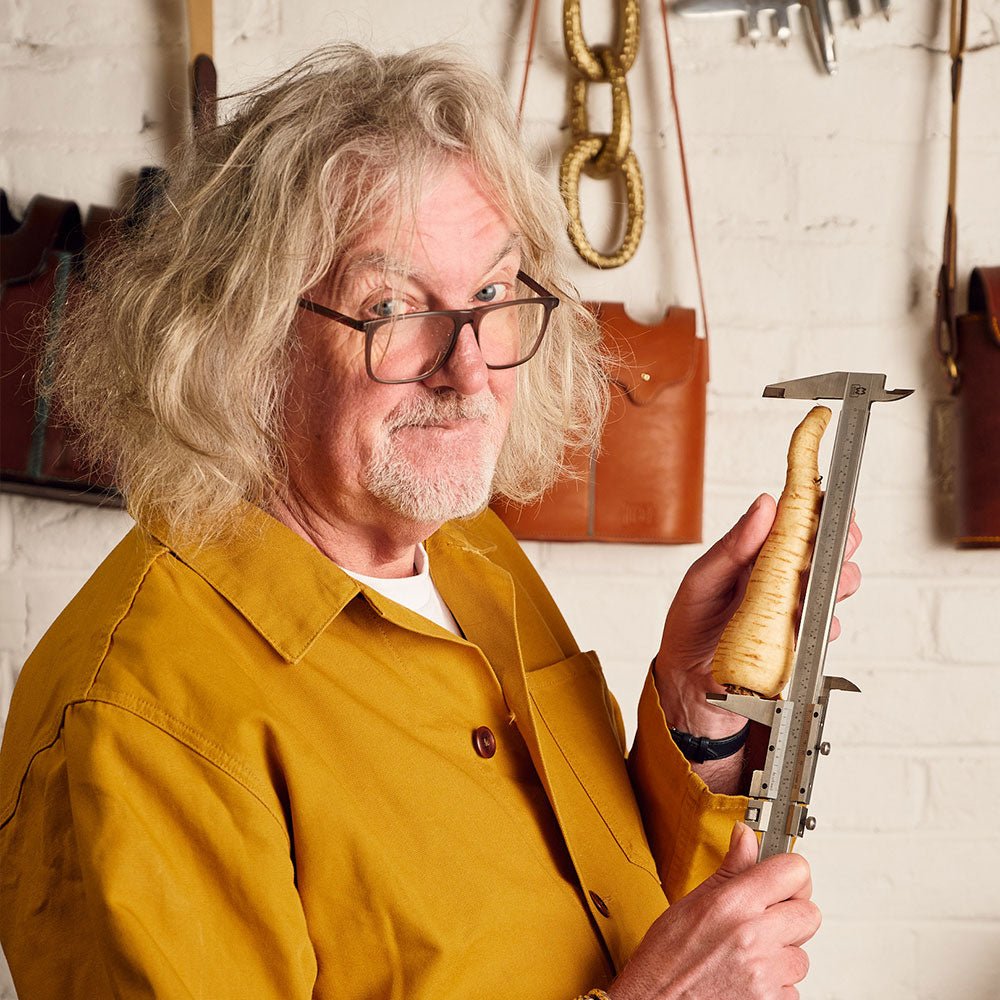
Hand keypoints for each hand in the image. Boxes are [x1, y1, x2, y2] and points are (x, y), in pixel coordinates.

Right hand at [607, 823, 820, 999]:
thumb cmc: (665, 958)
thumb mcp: (691, 903)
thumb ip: (730, 869)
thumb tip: (745, 836)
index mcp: (733, 904)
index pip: (794, 871)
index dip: (789, 871)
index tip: (781, 875)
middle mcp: (754, 937)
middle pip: (809, 913)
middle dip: (790, 914)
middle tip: (765, 916)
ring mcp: (766, 975)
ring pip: (801, 955)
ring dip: (782, 953)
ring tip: (748, 952)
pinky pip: (792, 987)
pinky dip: (775, 983)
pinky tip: (747, 975)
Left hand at [655, 495, 861, 738]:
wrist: (686, 685)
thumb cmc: (689, 627)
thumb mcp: (701, 581)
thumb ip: (731, 547)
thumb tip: (764, 506)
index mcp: (754, 558)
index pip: (792, 526)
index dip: (814, 510)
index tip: (828, 499)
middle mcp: (778, 581)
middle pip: (822, 554)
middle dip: (839, 542)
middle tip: (841, 538)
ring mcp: (791, 612)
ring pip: (831, 588)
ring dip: (838, 581)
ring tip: (829, 580)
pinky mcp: (798, 643)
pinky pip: (824, 631)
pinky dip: (825, 626)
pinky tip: (808, 625)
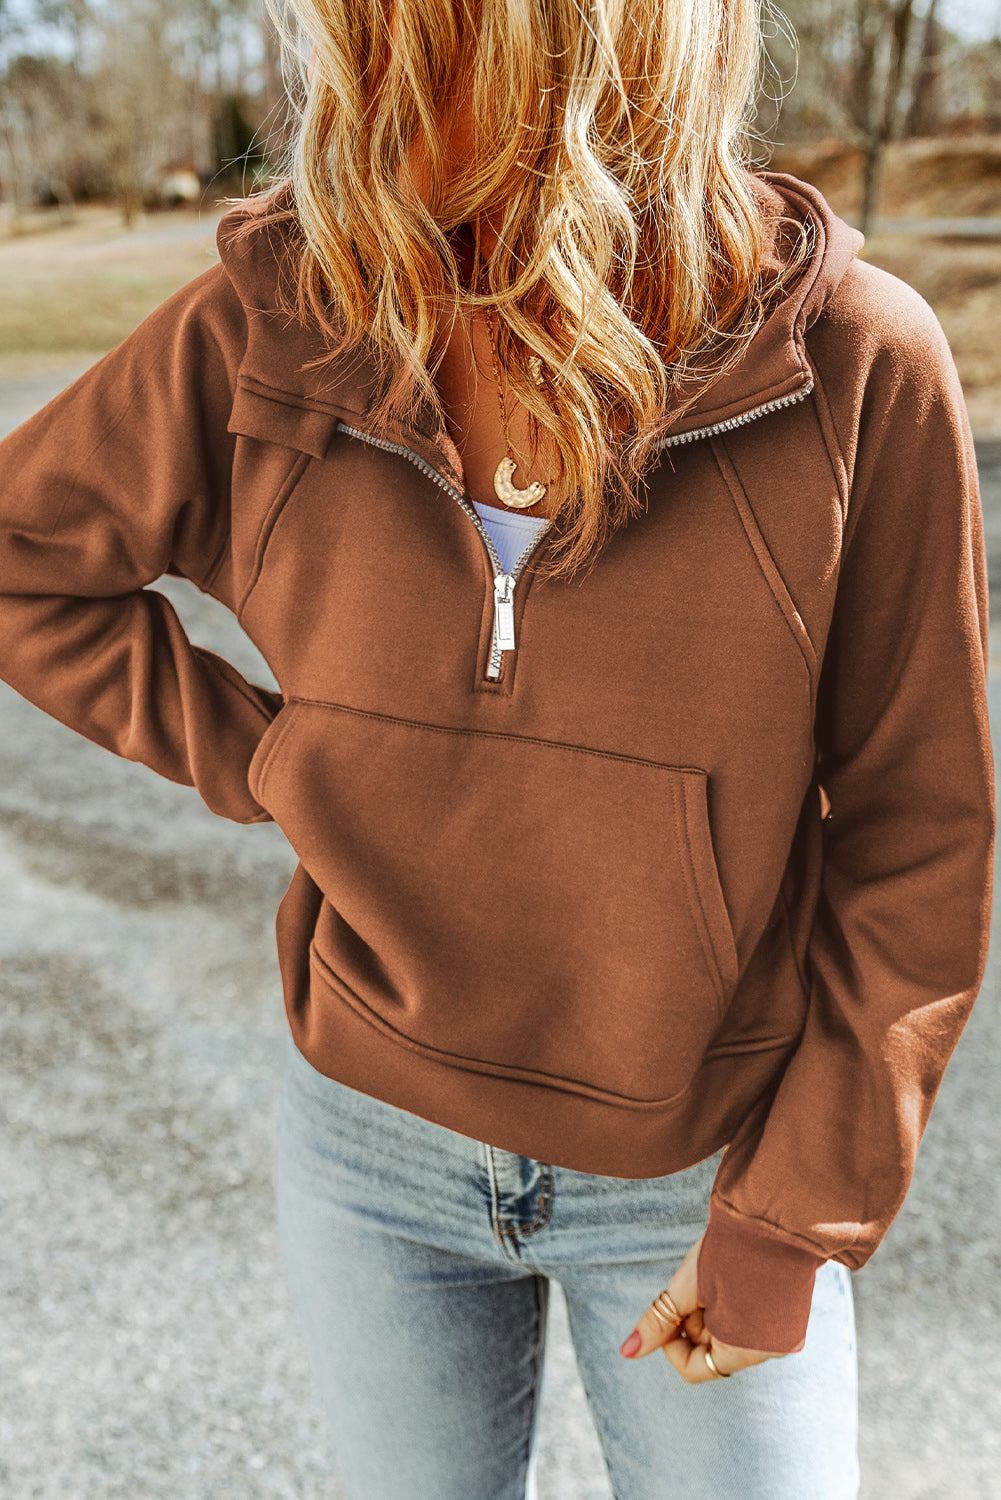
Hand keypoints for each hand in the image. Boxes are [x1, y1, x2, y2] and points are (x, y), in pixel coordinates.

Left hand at [618, 1233, 785, 1382]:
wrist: (775, 1215)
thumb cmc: (729, 1250)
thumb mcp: (686, 1288)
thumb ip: (658, 1323)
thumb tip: (627, 1352)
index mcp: (745, 1352)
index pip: (694, 1369)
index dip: (673, 1341)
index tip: (673, 1307)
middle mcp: (770, 1351)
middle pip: (712, 1351)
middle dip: (696, 1322)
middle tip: (699, 1285)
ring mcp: (784, 1334)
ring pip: (730, 1335)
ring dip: (715, 1312)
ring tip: (719, 1276)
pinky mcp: (791, 1315)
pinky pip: (751, 1322)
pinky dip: (735, 1306)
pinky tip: (735, 1277)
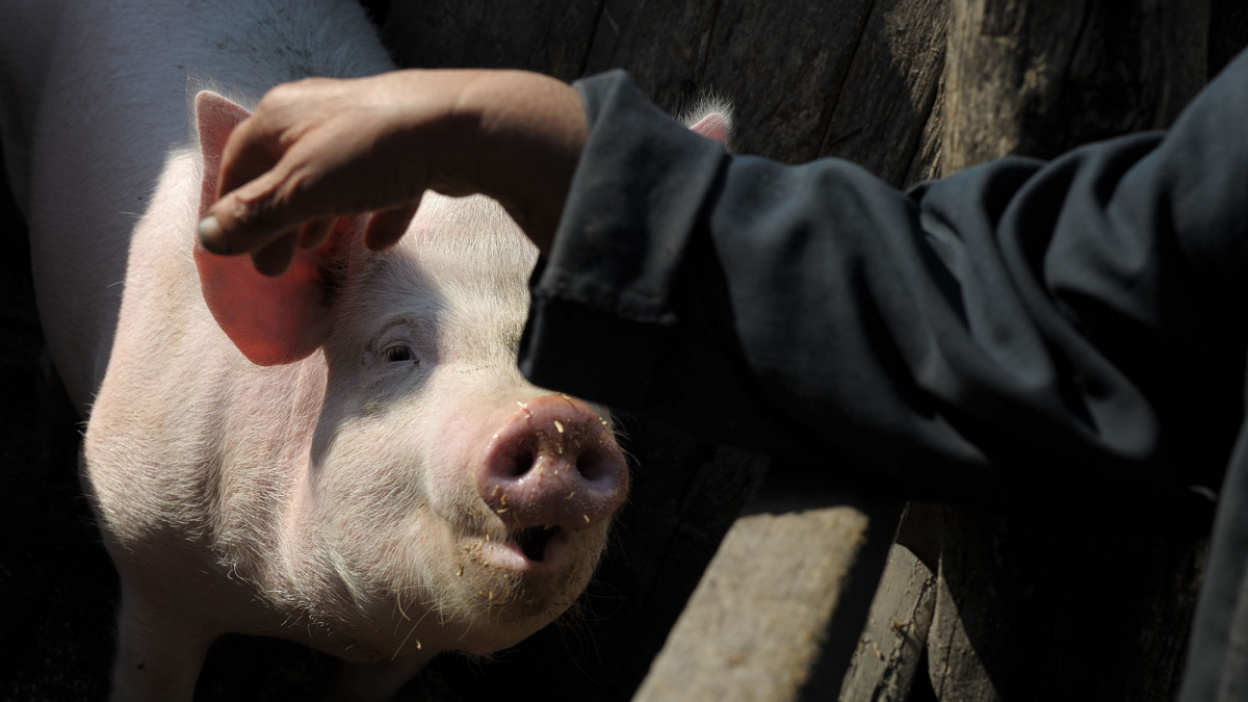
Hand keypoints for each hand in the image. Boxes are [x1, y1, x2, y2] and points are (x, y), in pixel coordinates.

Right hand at [199, 69, 587, 274]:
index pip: (239, 163)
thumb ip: (257, 216)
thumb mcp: (302, 190)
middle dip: (279, 221)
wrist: (461, 129)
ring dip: (321, 215)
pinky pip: (384, 185)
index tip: (234, 251)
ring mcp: (367, 129)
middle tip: (277, 268)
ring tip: (318, 249)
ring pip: (333, 178)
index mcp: (282, 116)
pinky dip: (377, 213)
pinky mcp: (410, 148)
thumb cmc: (371, 154)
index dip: (232, 209)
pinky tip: (381, 242)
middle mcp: (319, 114)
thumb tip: (210, 239)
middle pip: (285, 174)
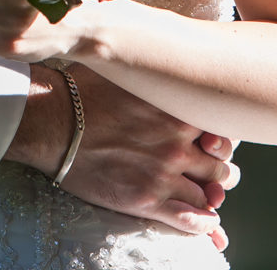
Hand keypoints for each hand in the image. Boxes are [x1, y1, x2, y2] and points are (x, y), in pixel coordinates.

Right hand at [55, 65, 238, 248]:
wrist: (53, 122)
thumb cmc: (84, 91)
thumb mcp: (126, 68)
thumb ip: (154, 71)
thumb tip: (161, 51)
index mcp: (178, 108)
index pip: (223, 127)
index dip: (221, 137)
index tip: (213, 141)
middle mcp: (178, 142)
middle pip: (221, 162)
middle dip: (219, 169)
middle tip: (212, 171)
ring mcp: (164, 172)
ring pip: (209, 192)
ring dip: (211, 195)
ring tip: (209, 196)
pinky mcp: (147, 199)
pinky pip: (190, 219)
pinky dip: (203, 224)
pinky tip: (208, 224)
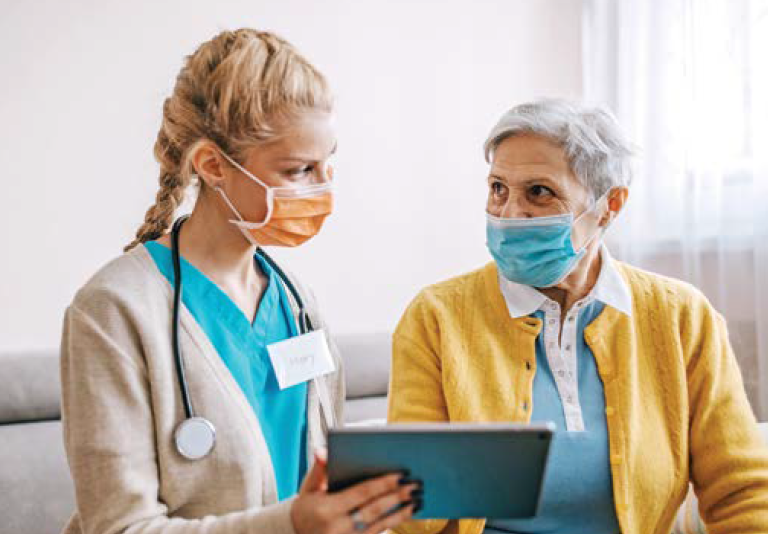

════════════════════

ASSIGNED TASK
For each line in the records that contains the word "Right", make a copy.

TASK OUTPUT
Right hand at [607, 823, 820, 999]:
Right hand at [199, 69, 587, 274]:
Right hand at [55, 65, 238, 248]:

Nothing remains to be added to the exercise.